═══ Text provided

2. What did you want to be when you were twelve, eighteen and thirty? And why?

I’m not sure about these ages … but when I was 5 or 6 I desperately wanted to be a Solid Gold dancer (think Beyonce in glittering gold spandex + epic afro), around 10, like most of the girls I knew, I imagined a glamorous future as an air hostess, but by 18 I had the acting bug. I did amateur theatre and short films but it was the scriptwriting that got my pulse racing. By 30, I had been teaching for a while but the itch to write was getting harder to ignore.

3. What strongly held belief did you have at eighteen that you do not have now?

That Michael Keaton, Michelle Pfeiffer and Danny DeVito would be the best Batman, Catwoman and Penguin of all time. (Batman Returns 1992). While Tim Burton is one of my top 3 directors (heads up: you’ll see locations in my novels named to reflect this) Christopher Nolan’s Batman Begins (2005) upended this strongly held belief. Though he has retired the cowl, Bale holds my allegiance. If Affleck can win my attention I’ll be impressed. I reserve judgment on any future Penguins or Catwomen (Pfeiffer for the win).

4. What were three works of art – book or painting or piece of music, etc – you can now say, had a great effect on you and influenced your own development as a writer?

For thematic influences I would site my favourite texts to teach in the classroom: Hamlet and Lord of the Flies. Hamlet for the exploration of moral dilemma and the consequences of action or inaction. Lord of the Flies for the exploration of human nature and poking at the flimsy scaffolding that keeps us from savagery. At University I loved Oedipus for the question of freewill versus predestination. In a somewhat less grandiose scale I have begun to attempt my own experimentation with these concepts.

5. Considering the innumerable artistic avenues open to you, why did you choose to write a novel?

Word-Lust

6. Please tell us about your latest novel…

Spark is a story about friendship, loyalty, courage and love mixed with a synthetic gene that creates guardians and killers known as Shields and Strays. Evie learns that she is a Shield, genetically engineered to save the life of her best-friend who is being stalked by a Stray.

Evie strives to learn how to use her new psychic and physical capabilities while managing grief, learning to live with her aunt and struggling to fit in at a new school. Added to these pressures is the complication of falling in love with a boy who is completely off-limits and totally irresistible.

Spark is the first novel in a sci-fi/crossover trilogy.

══════
═══ Stored data

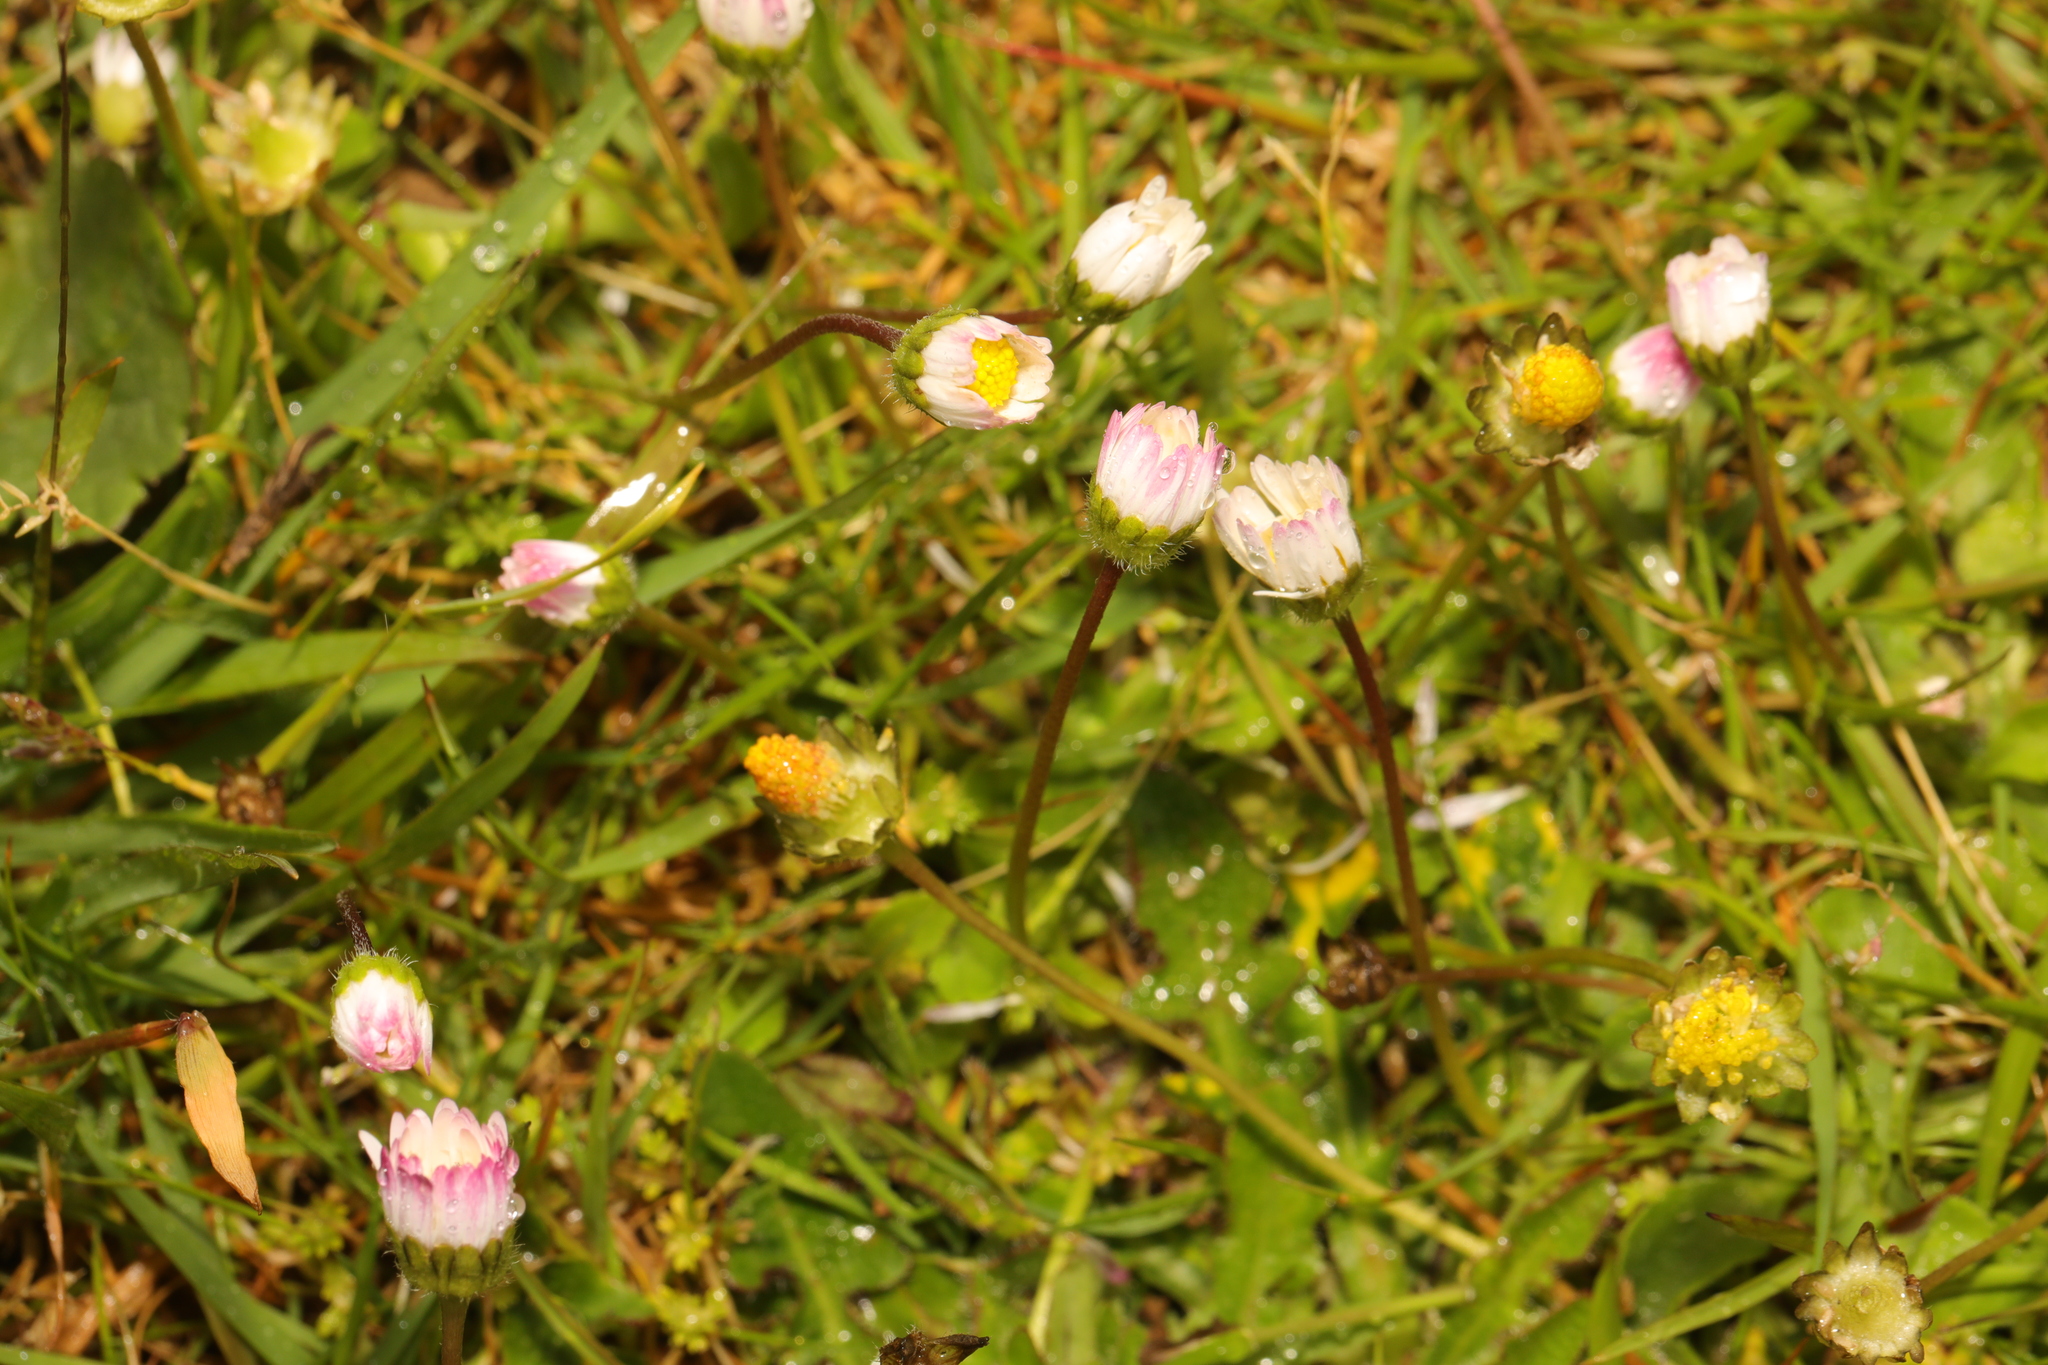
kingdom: Plantae
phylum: Tracheophyta
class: Magnoliopsida
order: Asterales
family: Asteraceae
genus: Bellis
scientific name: Bellis perennis
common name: Lawndaisy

══════

Continue the author interview after its final line about the trilogy.

Your response>
Grab a copy of Spark here

7. What do you hope people take away with them after reading your work?

A sense of investment in my imaginary world, that they’ve journeyed with characters they love and or loathe, that they give enough of a damn they’d want to visit again in the future.

8. Whom do you most admire in the realm of writing and why?

My favourite writer of all time is Margaret Atwood. I fell in love with her work when I was a teenager and the novelty has never really worn off. In contemporary literature I’ll read anything Kate Atkinson sets her pen to. Isabel Allende, for magical realism and Alice Hoffman too. In YA, I love Patrick Ness and the astounding Elizabeth Knox.

9. Many artists set themselves very ambitious goals. What are yours?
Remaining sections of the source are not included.